Nancy Pelosi Says U.S. ‘Needs a Strong Republican Party’

Pelosi #Pelosi

Representative Nancy Pelosi answers questions during her weekly press conference at the U.S. Capitol on December 15, 2022 in Washington, DC. Inset: House Speaker Kevin McCarthy holds his weekly news conference in the Capitol Visitors Center at the U.S. Capitol building on October 28, 2021 in Washington, DC. © Win McNamee/Samuel Corum/Stringer Representative Nancy Pelosi answers questions during her weekly press conference at the U.S. Capitol on December 15, 2022 in Washington, DC. Inset: House Speaker Kevin McCarthy holds his weekly news conference in the Capitol Visitors Center at the U.S. Capitol building on October 28, 2021 in Washington, DC.

Representative Nancy Pelosi said the U.S. needs “a strong Republican Party” in order for voters to have two choices at the ballot box. But she said the leadership exhibited by her successor, House Speaker Kevin McCarthy, “is not it.”

Speaking to MSBNC’s Morning Joe on Wednesday, Pelosi paraphrased Abraham Lincoln’s famous quote that “public sentiment is everything” as she argued that the GOP needed to reevaluate its current state for the sake of the American people.

“I will say this—you’ll be shocked, probably—I think the country needs a strong Republican Party [like] we need a strong Democratic Party…but this is not it,” Pelosi said. “It isn’t our judgment about what it should be. It’s their judgment, but it’s a missed opportunity for America.”

McCarthy’s speakership, which began just a month ago, is off to a shaky start. His election took a humiliating 15 votes over the course of four days—the longest speaker vote since before the Civil War—and came at the expense of concessions the California Republican made with some of his most right-wing members.

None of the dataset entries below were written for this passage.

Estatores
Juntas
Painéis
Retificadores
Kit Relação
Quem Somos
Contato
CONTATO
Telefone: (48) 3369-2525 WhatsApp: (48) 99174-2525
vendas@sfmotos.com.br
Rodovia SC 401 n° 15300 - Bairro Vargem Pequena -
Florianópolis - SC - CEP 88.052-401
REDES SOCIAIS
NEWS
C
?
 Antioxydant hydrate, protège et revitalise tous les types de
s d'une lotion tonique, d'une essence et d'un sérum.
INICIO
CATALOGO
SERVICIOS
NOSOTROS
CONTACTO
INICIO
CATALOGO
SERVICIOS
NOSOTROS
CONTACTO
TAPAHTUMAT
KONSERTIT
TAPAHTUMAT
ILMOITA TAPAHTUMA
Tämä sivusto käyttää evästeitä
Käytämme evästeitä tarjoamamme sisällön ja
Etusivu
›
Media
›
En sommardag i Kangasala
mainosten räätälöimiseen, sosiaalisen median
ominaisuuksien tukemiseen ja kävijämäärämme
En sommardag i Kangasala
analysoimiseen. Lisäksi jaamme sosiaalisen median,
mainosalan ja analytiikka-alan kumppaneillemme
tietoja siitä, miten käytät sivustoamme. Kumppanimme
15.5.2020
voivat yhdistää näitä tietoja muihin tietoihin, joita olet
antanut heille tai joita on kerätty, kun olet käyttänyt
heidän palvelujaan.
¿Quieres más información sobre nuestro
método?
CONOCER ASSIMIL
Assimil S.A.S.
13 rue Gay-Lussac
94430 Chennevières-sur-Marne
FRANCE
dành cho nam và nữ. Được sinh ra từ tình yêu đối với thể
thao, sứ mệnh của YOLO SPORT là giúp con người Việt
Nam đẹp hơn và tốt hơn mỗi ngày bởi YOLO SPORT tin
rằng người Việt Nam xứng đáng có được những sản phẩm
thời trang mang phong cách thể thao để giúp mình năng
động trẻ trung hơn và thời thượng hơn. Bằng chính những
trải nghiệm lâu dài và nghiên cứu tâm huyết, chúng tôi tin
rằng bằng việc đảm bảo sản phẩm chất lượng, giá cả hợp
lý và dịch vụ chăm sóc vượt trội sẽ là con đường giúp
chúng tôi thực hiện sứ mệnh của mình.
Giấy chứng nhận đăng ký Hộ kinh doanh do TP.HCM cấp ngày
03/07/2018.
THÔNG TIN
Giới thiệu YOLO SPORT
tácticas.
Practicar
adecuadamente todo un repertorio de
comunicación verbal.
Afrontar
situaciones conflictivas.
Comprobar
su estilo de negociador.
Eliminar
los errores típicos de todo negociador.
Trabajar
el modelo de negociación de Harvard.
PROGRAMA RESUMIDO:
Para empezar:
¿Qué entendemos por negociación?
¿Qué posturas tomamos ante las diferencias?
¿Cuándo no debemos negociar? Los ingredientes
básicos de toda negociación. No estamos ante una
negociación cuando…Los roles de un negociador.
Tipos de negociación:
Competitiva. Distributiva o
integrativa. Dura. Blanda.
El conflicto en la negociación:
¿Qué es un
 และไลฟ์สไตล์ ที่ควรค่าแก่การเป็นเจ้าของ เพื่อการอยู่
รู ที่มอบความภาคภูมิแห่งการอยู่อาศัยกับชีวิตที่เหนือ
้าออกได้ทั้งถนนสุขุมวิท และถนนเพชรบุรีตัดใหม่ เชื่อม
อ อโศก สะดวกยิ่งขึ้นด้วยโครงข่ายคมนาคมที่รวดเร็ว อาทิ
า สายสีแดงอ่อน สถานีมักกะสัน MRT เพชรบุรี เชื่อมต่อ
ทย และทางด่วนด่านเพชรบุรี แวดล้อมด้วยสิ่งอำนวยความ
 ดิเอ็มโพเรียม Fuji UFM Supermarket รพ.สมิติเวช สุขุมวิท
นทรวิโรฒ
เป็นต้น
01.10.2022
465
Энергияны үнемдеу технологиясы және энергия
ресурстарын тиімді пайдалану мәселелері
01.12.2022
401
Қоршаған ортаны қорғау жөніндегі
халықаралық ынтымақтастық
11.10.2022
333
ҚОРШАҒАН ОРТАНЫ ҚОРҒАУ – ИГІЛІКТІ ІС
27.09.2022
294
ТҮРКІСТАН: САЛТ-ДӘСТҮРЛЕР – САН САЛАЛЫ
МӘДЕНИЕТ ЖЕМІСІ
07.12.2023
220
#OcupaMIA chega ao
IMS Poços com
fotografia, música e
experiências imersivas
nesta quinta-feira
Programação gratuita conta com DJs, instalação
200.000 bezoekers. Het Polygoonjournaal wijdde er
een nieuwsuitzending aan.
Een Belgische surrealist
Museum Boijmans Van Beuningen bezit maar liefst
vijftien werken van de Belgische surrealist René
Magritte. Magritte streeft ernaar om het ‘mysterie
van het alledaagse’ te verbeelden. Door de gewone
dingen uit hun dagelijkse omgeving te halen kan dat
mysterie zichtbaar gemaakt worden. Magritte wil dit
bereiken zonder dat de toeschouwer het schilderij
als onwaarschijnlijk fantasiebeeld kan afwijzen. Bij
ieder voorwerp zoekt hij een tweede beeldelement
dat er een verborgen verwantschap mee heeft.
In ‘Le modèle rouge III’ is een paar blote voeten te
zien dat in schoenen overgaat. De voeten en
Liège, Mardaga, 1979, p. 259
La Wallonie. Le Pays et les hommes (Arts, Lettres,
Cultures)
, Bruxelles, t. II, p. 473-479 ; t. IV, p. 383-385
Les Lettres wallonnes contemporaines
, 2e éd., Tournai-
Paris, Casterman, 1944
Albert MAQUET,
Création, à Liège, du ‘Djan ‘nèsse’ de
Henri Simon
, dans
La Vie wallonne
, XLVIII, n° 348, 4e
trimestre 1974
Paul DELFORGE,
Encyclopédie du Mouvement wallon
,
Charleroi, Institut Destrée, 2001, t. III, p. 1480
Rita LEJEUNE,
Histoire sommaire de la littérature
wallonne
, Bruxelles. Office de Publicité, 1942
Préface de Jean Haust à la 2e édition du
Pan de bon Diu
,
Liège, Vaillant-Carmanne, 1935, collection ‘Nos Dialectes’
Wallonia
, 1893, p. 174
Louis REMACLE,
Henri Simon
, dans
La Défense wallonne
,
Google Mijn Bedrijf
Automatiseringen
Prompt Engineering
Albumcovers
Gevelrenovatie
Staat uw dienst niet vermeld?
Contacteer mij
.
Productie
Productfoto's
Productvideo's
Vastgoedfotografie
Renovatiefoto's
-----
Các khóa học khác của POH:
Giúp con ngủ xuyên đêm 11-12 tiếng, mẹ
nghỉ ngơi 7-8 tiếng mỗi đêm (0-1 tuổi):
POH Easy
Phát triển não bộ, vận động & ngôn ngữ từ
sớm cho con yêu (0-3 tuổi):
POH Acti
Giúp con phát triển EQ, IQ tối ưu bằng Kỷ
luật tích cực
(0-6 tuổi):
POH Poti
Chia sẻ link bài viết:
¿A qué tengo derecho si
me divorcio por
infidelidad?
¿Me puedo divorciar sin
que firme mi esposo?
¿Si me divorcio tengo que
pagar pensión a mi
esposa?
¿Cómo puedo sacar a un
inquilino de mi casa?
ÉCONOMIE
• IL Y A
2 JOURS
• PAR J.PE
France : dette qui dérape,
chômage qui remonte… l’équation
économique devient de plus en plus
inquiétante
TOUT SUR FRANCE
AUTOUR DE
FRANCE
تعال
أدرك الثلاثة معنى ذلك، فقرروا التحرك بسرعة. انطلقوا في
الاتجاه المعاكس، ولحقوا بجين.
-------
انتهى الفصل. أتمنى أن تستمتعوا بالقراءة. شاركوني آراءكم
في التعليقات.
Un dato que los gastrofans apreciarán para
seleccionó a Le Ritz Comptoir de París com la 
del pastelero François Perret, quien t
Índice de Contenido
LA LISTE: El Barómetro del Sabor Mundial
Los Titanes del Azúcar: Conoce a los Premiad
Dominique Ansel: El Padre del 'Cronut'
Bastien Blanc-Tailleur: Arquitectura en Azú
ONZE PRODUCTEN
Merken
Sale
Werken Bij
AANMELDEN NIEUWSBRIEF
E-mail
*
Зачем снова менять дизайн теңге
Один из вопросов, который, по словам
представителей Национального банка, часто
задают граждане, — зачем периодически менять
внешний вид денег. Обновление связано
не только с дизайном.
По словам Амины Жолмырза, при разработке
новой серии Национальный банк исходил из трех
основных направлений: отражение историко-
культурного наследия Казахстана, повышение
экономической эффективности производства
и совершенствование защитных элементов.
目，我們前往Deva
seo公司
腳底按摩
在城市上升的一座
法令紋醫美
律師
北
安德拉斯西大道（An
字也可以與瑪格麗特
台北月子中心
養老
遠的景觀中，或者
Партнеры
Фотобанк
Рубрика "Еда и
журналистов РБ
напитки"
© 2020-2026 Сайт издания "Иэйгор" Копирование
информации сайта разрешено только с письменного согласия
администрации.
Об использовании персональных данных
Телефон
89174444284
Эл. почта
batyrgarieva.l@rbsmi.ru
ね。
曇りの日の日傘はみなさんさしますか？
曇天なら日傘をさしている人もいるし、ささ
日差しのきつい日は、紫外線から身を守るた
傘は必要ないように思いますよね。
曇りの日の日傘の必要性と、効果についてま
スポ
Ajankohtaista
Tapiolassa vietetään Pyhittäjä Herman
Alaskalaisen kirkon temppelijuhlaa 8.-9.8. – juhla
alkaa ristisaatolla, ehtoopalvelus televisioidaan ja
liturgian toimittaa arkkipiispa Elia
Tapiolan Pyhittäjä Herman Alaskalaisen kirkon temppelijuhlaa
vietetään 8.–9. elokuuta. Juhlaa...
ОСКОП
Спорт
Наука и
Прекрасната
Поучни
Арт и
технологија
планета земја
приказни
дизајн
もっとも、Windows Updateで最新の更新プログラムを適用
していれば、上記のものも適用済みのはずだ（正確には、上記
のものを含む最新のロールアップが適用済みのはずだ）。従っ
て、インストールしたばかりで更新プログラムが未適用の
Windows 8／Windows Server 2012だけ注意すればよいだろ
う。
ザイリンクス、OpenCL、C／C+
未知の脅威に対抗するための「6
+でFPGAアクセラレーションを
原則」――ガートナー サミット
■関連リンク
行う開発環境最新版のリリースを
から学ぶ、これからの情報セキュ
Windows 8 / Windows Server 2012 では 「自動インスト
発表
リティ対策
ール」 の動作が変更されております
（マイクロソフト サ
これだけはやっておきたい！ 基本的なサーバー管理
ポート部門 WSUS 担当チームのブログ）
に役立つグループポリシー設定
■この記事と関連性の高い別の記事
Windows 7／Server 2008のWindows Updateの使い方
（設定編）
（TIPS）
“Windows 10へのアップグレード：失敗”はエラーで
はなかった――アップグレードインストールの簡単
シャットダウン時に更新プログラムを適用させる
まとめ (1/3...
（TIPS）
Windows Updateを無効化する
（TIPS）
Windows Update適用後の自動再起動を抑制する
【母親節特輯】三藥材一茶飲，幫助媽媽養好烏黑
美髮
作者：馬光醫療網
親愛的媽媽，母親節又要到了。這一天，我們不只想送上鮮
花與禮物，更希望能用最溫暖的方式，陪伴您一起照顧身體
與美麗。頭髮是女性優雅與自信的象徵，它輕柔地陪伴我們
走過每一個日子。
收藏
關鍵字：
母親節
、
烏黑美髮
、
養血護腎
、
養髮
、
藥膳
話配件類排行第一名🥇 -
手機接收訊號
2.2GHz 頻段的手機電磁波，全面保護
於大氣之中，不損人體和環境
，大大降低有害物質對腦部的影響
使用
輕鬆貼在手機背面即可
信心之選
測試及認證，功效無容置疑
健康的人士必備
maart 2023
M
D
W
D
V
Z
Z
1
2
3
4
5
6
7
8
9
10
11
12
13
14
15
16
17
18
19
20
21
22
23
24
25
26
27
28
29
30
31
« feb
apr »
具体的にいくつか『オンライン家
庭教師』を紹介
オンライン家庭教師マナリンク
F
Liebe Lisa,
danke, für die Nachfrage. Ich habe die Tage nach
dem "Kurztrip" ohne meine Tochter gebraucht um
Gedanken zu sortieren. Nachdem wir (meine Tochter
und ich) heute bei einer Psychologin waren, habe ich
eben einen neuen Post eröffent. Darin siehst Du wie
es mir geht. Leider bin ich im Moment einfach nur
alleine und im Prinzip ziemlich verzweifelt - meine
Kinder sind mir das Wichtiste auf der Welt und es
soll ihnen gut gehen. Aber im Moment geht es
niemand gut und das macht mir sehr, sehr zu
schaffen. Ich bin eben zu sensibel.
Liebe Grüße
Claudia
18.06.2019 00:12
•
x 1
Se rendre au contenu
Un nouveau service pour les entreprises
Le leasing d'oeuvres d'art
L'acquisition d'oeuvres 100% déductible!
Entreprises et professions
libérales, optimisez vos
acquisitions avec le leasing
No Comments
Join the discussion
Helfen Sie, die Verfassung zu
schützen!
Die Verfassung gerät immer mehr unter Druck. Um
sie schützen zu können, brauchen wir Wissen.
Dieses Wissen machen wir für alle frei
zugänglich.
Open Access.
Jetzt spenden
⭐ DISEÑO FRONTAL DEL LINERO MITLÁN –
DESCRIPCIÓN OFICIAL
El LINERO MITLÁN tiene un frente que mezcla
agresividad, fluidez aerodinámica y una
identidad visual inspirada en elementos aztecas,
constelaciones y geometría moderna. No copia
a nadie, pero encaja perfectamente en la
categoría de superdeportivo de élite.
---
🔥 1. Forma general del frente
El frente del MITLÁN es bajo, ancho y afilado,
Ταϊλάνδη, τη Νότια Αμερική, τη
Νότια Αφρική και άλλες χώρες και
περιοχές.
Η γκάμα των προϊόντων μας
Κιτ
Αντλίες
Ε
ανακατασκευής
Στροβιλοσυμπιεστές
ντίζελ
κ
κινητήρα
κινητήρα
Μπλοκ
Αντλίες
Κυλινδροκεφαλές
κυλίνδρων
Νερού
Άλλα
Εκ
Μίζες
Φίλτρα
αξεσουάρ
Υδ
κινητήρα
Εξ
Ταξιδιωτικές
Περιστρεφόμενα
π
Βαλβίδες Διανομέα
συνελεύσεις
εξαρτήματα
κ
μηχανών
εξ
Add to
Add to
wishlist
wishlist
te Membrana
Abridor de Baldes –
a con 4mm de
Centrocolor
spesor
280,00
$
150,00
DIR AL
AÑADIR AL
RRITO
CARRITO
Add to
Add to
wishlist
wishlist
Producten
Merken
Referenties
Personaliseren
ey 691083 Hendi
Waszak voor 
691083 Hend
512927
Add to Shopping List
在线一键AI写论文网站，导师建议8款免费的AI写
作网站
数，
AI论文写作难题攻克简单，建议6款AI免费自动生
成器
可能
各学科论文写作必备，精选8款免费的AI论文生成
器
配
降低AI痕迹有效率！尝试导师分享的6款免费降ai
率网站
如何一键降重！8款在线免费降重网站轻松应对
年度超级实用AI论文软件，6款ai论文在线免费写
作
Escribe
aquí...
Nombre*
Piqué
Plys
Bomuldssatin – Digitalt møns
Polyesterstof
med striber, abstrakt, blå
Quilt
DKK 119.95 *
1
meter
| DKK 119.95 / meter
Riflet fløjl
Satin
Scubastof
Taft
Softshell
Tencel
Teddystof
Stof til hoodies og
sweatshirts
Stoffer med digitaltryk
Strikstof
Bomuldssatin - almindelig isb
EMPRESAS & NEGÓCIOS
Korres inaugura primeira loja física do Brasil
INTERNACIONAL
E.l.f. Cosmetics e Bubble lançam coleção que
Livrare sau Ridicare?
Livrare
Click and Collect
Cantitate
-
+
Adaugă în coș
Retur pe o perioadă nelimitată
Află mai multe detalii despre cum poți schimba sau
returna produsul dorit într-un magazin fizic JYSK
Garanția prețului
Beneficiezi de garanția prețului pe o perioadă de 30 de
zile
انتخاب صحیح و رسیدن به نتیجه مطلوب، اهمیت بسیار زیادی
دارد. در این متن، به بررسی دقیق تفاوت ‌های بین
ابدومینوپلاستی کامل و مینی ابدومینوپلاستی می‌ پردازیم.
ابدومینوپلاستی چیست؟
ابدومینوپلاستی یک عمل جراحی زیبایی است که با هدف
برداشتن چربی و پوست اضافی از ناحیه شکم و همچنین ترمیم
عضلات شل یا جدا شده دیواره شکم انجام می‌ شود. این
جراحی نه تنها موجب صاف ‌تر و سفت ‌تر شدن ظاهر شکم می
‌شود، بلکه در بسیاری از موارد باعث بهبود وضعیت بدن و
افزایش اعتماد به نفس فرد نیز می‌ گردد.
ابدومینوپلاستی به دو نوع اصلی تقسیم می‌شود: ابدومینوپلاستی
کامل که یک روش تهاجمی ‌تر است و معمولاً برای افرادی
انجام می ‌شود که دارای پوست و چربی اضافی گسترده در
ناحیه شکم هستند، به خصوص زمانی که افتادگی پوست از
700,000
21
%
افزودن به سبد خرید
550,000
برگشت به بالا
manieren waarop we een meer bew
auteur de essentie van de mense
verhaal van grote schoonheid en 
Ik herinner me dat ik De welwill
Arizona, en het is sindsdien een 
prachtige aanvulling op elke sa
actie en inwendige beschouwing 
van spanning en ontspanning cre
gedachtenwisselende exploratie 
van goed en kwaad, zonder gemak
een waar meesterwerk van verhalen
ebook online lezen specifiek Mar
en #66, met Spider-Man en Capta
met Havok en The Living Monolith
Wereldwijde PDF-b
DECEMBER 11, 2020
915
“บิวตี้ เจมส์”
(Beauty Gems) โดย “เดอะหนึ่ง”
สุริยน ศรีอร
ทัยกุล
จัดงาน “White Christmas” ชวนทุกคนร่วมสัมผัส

On Wednesday, Pelosi said she told McCarthy to “just get it done” and that she thought it was “inept” for a party leader to be unable to rally their members. The Democrat cautioned that the obstacle McCarthy was up against revealed the bigger issue facing the GOP.

“The problem they offer our country is greater than [the speaker vote],” she said. “That’s indicative of it. We need to have clarity about what the argument is about. The public has to understand this is what the choices are.”

The current state of the national Republican Party has been the center of significant political debate in the wake of the 2022 midterms, and a series of intraparty feuds have cast doubt about who is leading the GOP in a post-Trump era and about which politicians Republican voters actually support.

After the party suffered a disappointing midterm result that had been expected to be a resounding win, Republicans and their donors were quick to begin pointing fingers over who was to blame for the Democratic-controlled Senate and slim House majority.

While some called for the party to abandon former President Donald Trump over the candidates he endorsed but lost in the GOP primaries, others called for Republican National Committee (RNC) Chairwoman Ronna McDaniel to be replaced. However, neither of those criticisms stopped Trump from announcing his 2024 presidential bid days after the midterm elections or McDaniel from winning reelection to her post last month.

Newsweek reached out to the RNC for comment.